§ Task to carry out:
Repeat every record exactly.

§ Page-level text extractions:
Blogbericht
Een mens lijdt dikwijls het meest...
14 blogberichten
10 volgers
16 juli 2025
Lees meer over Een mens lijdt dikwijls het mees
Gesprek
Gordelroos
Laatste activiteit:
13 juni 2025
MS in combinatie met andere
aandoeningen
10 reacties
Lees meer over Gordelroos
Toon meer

§ Response to the exercise:
Blogbericht
Een mens lijdt dikwijls het meest...
14 blogberichten
10 volgers
16 juli 2025
Lees meer over Een mens lijdt dikwijls het mees
Gesprek
Gordelroos
Laatste activiteit:
13 juni 2025
MS in combinatie met andere
aandoeningen
10 reacties
Lees meer over Gordelroos
Toon meer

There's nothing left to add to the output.